▶ **Task statement**
Beginning with the line that has "middle mcp: (613, 596)", write out each line down to the end of the records below exactly, and include no pictures.

▶ **Listed entries**

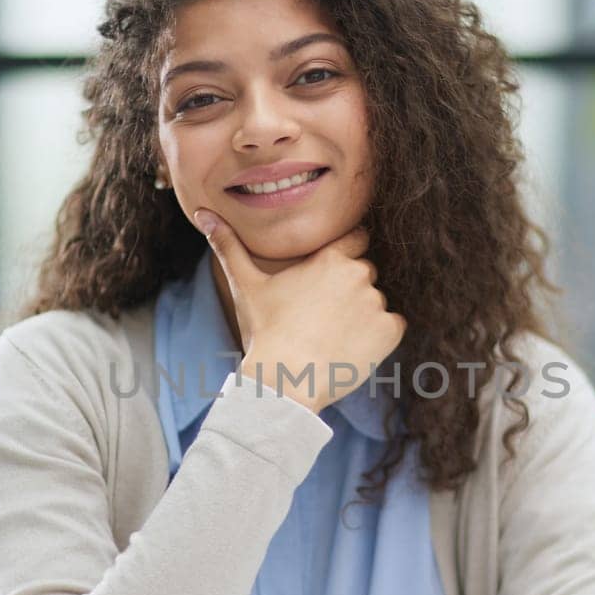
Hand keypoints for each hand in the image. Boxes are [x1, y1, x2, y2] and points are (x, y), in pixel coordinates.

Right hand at [193, 210, 405, 413]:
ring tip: (333, 336)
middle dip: (350, 290)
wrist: (286, 380)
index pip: (356, 239)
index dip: (344, 257)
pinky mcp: (390, 330)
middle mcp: (358, 274)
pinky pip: (393, 326)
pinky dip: (379, 337)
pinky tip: (352, 348)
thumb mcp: (246, 285)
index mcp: (330, 257)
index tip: (330, 280)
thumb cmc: (265, 331)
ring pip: (376, 302)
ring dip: (363, 315)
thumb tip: (201, 213)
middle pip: (365, 272)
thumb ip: (228, 245)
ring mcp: (377, 303)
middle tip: (324, 316)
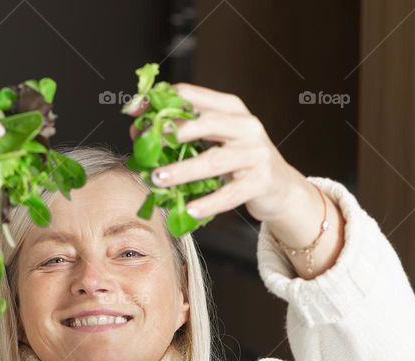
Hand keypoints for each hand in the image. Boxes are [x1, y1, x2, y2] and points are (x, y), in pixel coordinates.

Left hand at [128, 83, 309, 223]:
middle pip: (206, 123)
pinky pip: (230, 194)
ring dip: (183, 170)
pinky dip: (208, 203)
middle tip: (147, 142)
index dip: (161, 102)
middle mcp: (247, 126)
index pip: (193, 96)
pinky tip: (189, 210)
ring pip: (215, 160)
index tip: (134, 112)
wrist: (280, 187)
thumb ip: (184, 132)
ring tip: (157, 178)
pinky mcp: (261, 182)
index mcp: (231, 108)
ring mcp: (256, 154)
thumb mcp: (215, 139)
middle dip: (174, 131)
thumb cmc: (238, 161)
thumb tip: (139, 131)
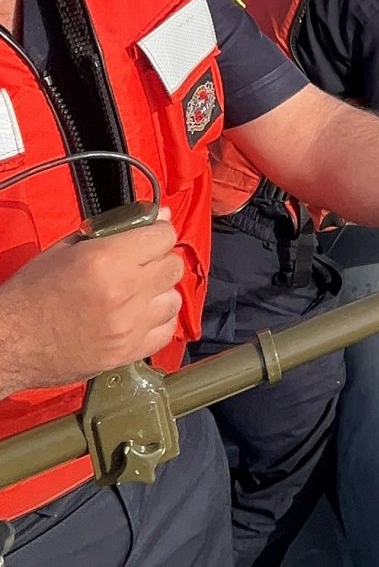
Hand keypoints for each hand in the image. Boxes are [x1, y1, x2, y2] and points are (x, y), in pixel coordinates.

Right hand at [0, 214, 181, 395]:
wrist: (12, 341)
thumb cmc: (32, 292)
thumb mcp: (66, 248)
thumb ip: (115, 229)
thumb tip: (158, 214)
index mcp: (106, 259)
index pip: (163, 236)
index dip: (157, 232)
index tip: (148, 236)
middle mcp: (124, 290)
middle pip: (173, 266)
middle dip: (159, 260)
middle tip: (140, 264)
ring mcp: (130, 325)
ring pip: (174, 298)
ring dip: (160, 292)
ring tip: (138, 292)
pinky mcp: (129, 352)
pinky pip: (166, 330)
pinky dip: (158, 321)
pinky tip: (139, 316)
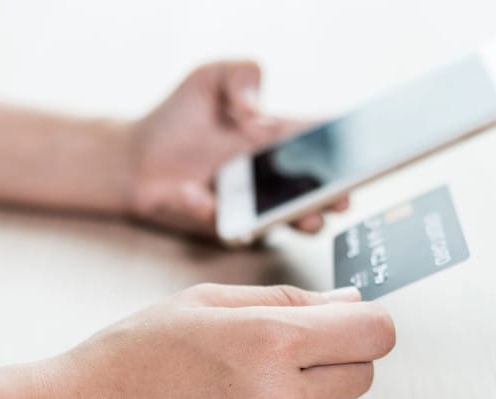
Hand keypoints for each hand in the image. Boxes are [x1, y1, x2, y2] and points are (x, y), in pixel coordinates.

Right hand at [48, 284, 394, 398]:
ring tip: (256, 393)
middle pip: (364, 375)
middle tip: (283, 357)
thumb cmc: (134, 359)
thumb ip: (291, 300)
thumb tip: (352, 302)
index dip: (367, 322)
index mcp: (268, 344)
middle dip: (335, 359)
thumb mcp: (208, 303)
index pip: (374, 332)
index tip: (353, 324)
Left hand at [125, 61, 348, 237]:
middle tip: (342, 196)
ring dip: (300, 220)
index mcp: (277, 138)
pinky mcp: (224, 226)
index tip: (361, 154)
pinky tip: (196, 195)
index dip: (345, 149)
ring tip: (303, 215)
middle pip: (319, 191)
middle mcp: (272, 176)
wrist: (133, 158)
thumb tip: (257, 112)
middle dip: (336, 196)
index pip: (321, 142)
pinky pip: (229, 226)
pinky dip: (213, 211)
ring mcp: (253, 206)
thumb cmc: (177, 118)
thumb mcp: (211, 78)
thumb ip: (241, 75)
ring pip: (291, 222)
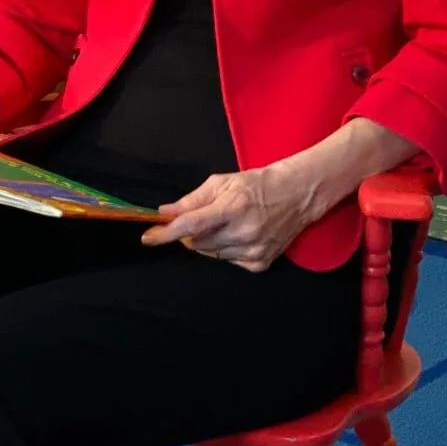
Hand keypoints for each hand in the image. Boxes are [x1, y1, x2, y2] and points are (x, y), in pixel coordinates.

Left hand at [141, 161, 321, 272]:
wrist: (298, 194)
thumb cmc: (258, 184)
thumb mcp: (223, 182)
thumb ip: (192, 199)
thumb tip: (165, 213)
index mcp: (233, 207)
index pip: (191, 225)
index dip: (167, 233)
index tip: (148, 237)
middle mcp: (244, 232)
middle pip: (197, 243)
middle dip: (189, 233)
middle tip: (197, 220)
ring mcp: (254, 250)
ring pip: (211, 254)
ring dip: (207, 242)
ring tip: (223, 224)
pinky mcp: (261, 263)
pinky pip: (229, 262)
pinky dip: (225, 250)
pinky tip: (238, 235)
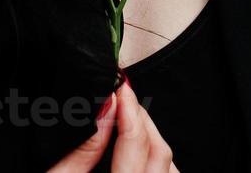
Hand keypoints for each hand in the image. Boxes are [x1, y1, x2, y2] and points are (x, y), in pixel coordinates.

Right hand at [47, 78, 179, 171]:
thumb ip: (82, 149)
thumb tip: (105, 106)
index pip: (138, 142)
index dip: (129, 108)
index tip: (119, 85)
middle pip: (159, 149)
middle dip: (141, 118)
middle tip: (122, 96)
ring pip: (168, 166)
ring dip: (151, 139)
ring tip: (128, 118)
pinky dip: (153, 158)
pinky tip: (137, 148)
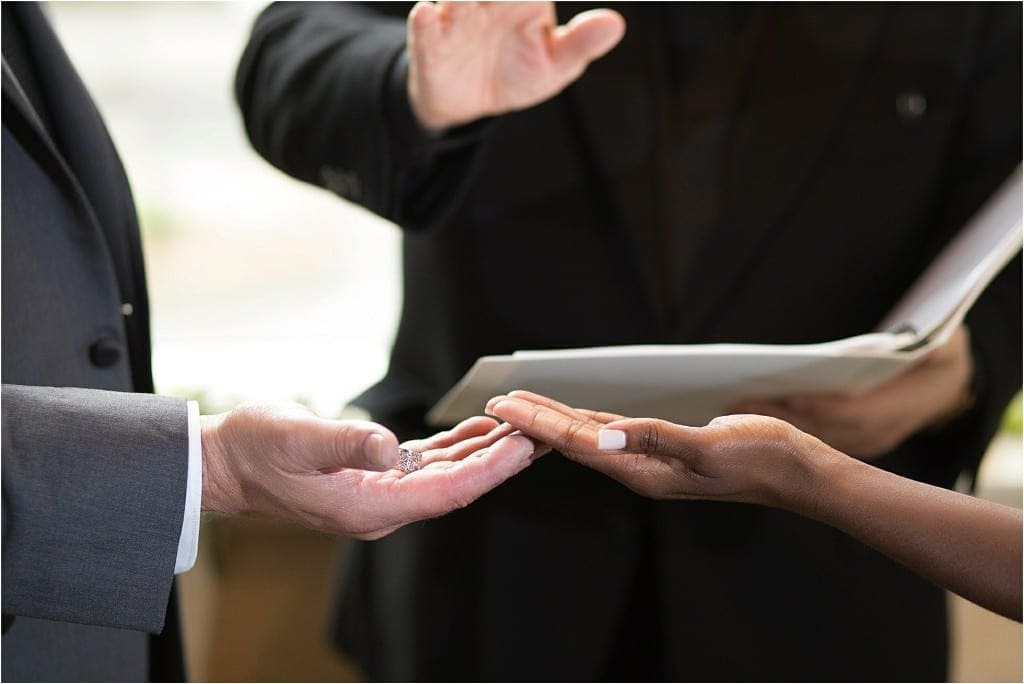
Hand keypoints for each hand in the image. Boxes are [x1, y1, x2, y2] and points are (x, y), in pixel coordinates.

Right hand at [200, 403, 539, 538]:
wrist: (226, 464)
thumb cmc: (255, 450)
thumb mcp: (297, 437)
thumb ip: (346, 441)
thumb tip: (388, 443)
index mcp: (368, 506)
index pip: (444, 492)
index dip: (487, 469)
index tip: (521, 446)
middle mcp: (380, 507)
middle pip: (454, 486)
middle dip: (498, 460)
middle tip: (538, 430)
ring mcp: (378, 495)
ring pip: (445, 476)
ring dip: (481, 452)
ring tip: (519, 427)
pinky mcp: (373, 479)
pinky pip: (426, 466)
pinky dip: (454, 448)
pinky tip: (476, 430)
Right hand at [406, 1, 624, 130]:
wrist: (473, 104)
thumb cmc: (518, 71)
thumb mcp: (556, 65)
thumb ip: (581, 44)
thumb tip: (615, 25)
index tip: (536, 1)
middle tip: (509, 0)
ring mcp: (456, 17)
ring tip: (469, 1)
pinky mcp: (430, 43)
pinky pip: (423, 28)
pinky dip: (423, 22)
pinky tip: (427, 15)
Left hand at [486, 390, 835, 506]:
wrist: (792, 471)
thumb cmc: (757, 459)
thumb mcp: (706, 448)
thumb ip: (655, 440)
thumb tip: (604, 438)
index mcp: (640, 471)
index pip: (576, 442)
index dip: (536, 423)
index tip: (501, 407)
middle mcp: (636, 469)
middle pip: (571, 441)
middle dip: (531, 422)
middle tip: (493, 404)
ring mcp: (648, 462)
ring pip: (588, 436)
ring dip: (552, 421)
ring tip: (520, 406)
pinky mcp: (662, 449)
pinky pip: (612, 434)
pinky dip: (585, 421)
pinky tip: (574, 415)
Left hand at [732, 326, 974, 458]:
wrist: (948, 385)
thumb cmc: (939, 353)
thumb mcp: (942, 340)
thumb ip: (919, 342)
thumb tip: (899, 340)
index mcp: (903, 406)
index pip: (854, 413)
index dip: (818, 407)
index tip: (783, 395)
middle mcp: (880, 432)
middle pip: (823, 431)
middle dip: (780, 417)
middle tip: (738, 402)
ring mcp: (864, 442)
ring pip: (812, 441)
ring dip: (774, 426)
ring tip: (734, 409)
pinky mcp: (849, 443)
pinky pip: (811, 441)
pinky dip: (781, 430)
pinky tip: (750, 417)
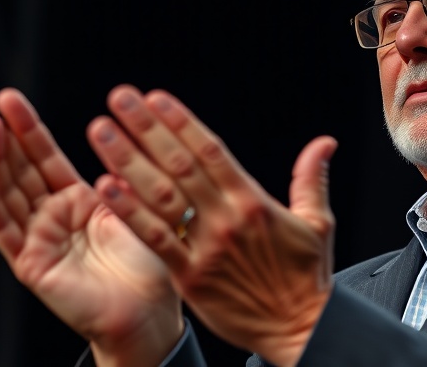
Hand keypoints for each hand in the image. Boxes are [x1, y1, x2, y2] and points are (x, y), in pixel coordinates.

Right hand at [0, 88, 183, 365]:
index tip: (11, 99)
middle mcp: (52, 217)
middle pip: (21, 171)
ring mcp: (37, 239)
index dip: (28, 130)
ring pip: (7, 194)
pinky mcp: (30, 263)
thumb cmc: (150, 261)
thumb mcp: (132, 207)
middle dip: (7, 138)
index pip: (45, 158)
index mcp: (77, 201)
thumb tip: (108, 136)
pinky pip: (4, 228)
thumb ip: (113, 178)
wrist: (149, 310)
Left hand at [86, 84, 337, 366]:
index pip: (211, 151)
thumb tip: (324, 143)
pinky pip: (155, 240)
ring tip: (102, 132)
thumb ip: (311, 179)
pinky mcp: (190, 278)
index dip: (181, 121)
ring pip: (160, 196)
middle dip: (146, 128)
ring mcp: (205, 248)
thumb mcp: (318, 223)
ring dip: (127, 160)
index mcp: (254, 202)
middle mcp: (227, 219)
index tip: (156, 97)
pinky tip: (105, 187)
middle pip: (180, 164)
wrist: (300, 330)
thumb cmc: (308, 278)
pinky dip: (129, 212)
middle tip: (120, 98)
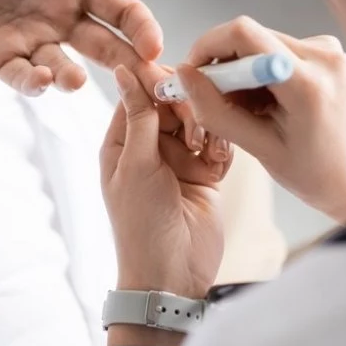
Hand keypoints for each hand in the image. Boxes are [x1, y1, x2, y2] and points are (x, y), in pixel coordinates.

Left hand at [0, 0, 163, 94]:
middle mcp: (59, 17)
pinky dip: (34, 84)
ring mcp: (31, 43)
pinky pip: (23, 78)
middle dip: (131, 67)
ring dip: (74, 78)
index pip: (119, 8)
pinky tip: (41, 82)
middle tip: (150, 87)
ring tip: (72, 79)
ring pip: (65, 68)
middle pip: (105, 46)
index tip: (155, 47)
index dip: (141, 27)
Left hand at [101, 66, 231, 306]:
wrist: (172, 275)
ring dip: (209, 129)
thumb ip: (138, 116)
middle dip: (190, 108)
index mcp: (122, 141)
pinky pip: (220, 144)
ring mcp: (180, 160)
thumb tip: (124, 71)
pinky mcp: (206, 174)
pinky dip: (223, 148)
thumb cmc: (142, 225)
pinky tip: (219, 163)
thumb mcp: (136, 164)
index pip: (140, 94)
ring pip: (201, 120)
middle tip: (196, 130)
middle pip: (175, 103)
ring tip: (208, 152)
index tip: (180, 80)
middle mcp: (150, 147)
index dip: (159, 83)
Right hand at [176, 17, 345, 224]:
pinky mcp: (327, 51)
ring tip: (249, 112)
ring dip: (242, 72)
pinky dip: (260, 73)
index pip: (243, 34)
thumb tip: (184, 76)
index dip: (207, 47)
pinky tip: (267, 104)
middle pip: (249, 36)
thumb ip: (216, 112)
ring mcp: (328, 50)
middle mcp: (323, 55)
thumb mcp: (258, 149)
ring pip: (260, 43)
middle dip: (224, 66)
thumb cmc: (314, 173)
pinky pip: (276, 50)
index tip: (193, 74)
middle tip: (219, 104)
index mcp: (308, 82)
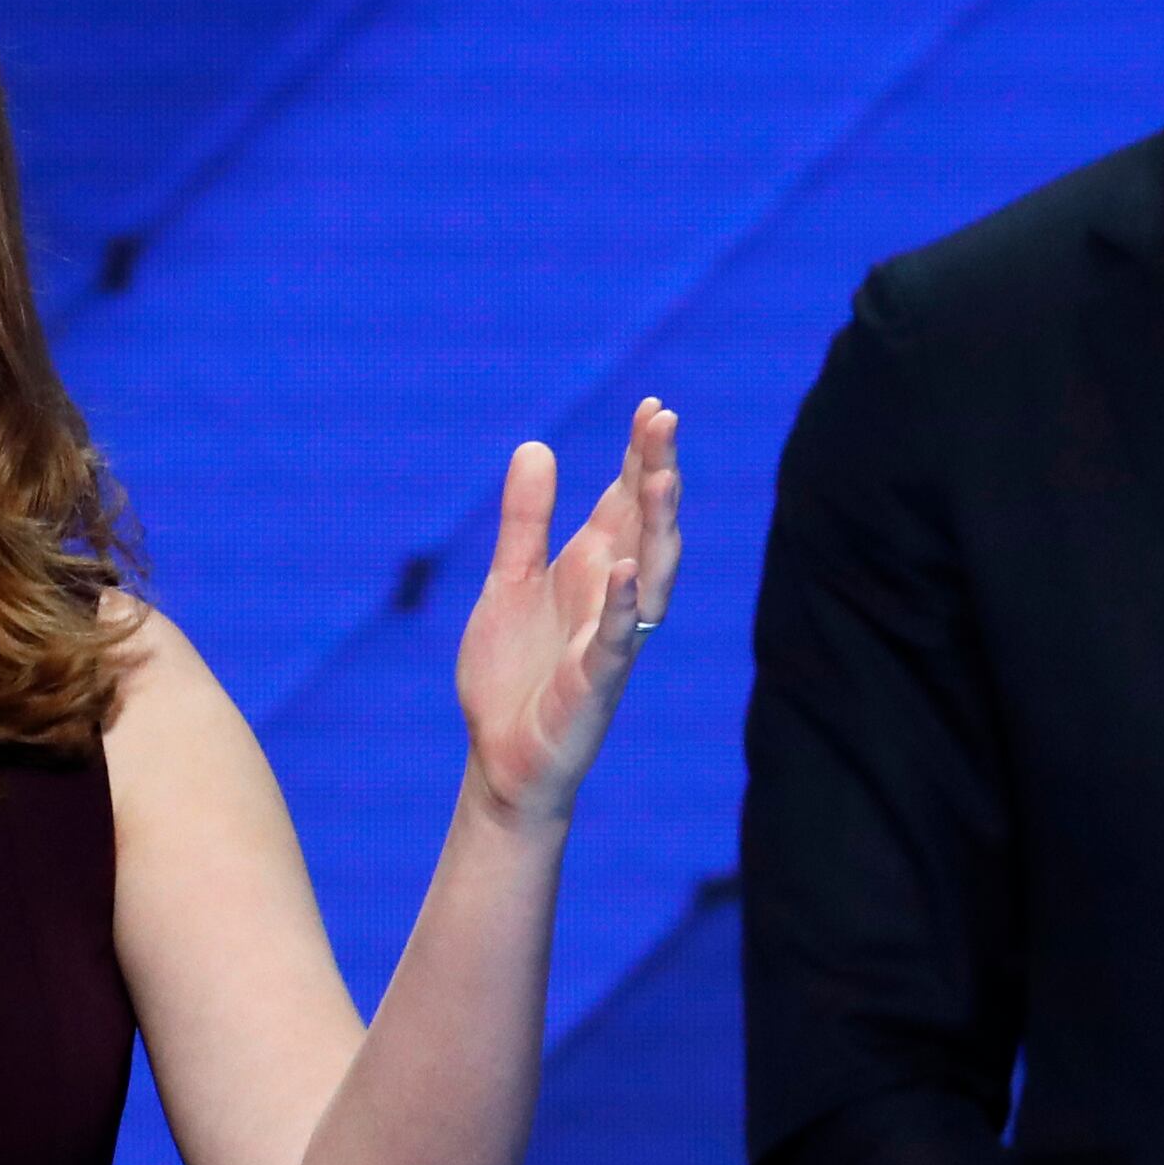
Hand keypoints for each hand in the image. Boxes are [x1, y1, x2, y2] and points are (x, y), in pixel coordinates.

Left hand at [456, 398, 682, 824]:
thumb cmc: (514, 673)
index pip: (625, 501)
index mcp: (592, 568)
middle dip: (656, 473)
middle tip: (664, 420)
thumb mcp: (510, 580)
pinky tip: (627, 573)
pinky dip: (624, 608)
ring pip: (650, 576)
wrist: (500, 757)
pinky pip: (616, 642)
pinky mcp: (595, 684)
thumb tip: (536, 447)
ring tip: (661, 479)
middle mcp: (613, 596)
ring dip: (657, 529)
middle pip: (646, 526)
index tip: (653, 407)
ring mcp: (610, 639)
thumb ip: (525, 520)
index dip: (640, 455)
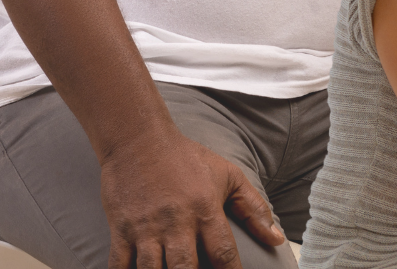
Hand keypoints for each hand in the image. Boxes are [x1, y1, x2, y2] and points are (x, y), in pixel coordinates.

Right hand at [101, 129, 283, 268]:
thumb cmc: (188, 159)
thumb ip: (253, 207)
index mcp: (206, 208)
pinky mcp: (121, 230)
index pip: (223, 253)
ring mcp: (146, 228)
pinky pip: (119, 266)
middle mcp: (177, 221)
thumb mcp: (228, 176)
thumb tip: (277, 239)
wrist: (140, 141)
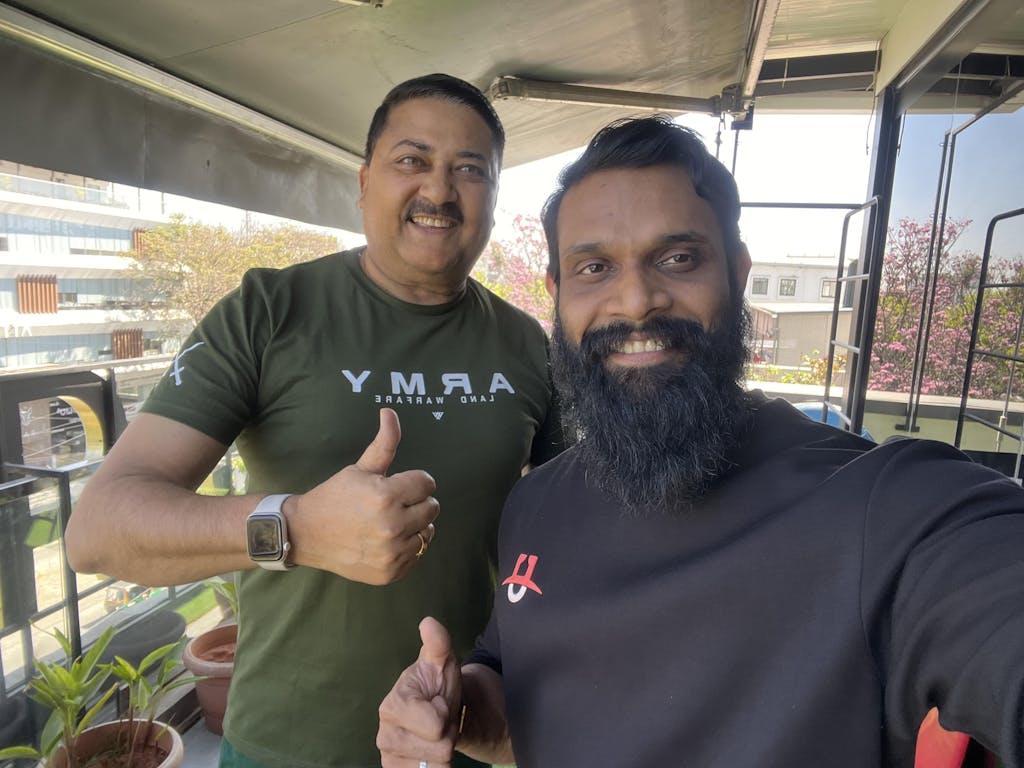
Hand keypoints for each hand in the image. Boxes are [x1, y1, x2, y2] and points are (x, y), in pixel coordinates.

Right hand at [288, 408, 438, 583]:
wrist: (306, 534)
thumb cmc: (335, 497)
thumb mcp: (360, 468)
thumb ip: (384, 443)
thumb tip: (390, 412)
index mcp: (386, 495)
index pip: (427, 483)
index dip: (413, 481)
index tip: (397, 485)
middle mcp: (392, 526)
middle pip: (432, 507)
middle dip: (416, 501)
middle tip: (393, 503)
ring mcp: (392, 552)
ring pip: (428, 532)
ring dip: (415, 525)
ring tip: (389, 521)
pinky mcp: (391, 572)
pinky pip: (418, 554)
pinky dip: (407, 547)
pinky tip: (386, 540)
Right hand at [378, 617, 461, 766]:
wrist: (436, 711)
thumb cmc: (437, 684)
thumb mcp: (442, 660)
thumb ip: (438, 643)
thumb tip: (428, 623)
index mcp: (393, 704)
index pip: (436, 724)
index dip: (444, 712)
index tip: (438, 702)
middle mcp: (385, 733)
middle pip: (439, 749)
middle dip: (447, 734)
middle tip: (439, 719)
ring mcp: (389, 756)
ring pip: (436, 767)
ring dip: (443, 751)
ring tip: (436, 733)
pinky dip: (434, 767)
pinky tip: (429, 753)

▶ **Expected answer**
middle mcp: (613, 596)
ring dip: (657, 529)
middle pip: (646, 526)
index tip: (653, 407)
ring mcp: (610, 639)
thumb ip: (525, 520)
index dip: (640, 455)
Hand keypoints for each hand in the image. Boxes are [x1, y1, x2, y2] and points are (x, y), in pixel coordinates.

Right hand at [101, 129, 283, 268]:
thumb cmc: (188, 159)
thumb ip: (253, 207)
index mcp: (206, 208)
pinky mcp: (121, 230)
index pip: (223, 253)
ring mcp: (146, 228)
pinky pip: (119, 266)
middle mcp: (177, 221)
thumb mcp: (228, 176)
thumb tip: (277, 239)
wrist: (140, 141)
Hand keypoints for each hand in the image. Boxes are [x1, y1, x2, y2] and points are (x, y), in pixel coordinates.

Right hand at [288, 408, 438, 583]:
wrist: (306, 534)
thumb cmc: (335, 497)
thumb mcp: (360, 468)
thumb ip: (384, 443)
thumb tip: (390, 412)
index mcp: (386, 495)
index pip: (427, 483)
index dip: (413, 481)
index tip: (397, 485)
middle mcp: (392, 526)
middle pip: (432, 507)
middle dip: (416, 501)
middle tip: (393, 503)
ring mcp: (392, 552)
ring pip: (428, 532)
ring dip: (415, 525)
ring tip: (389, 521)
pinky mcp: (391, 572)
pinky pip: (418, 554)
pinky dip: (407, 547)
pinky tip: (386, 540)
Right hand at [378, 617, 461, 766]:
wrist: (436, 711)
thumb cmc: (437, 684)
thumb mcp: (442, 660)
thumb ip: (438, 643)
thumb tip: (428, 623)
index mcp: (393, 704)
index pip: (436, 724)
index dip: (444, 712)
index tip: (438, 702)
middle mcp: (385, 733)
middle pip: (439, 749)
middle dip: (447, 734)
middle tip: (439, 719)
ring mcp: (389, 756)
ring pip: (436, 767)
ring dip: (443, 751)
ring tip: (436, 733)
pinky dip: (434, 767)
pinky tip: (429, 753)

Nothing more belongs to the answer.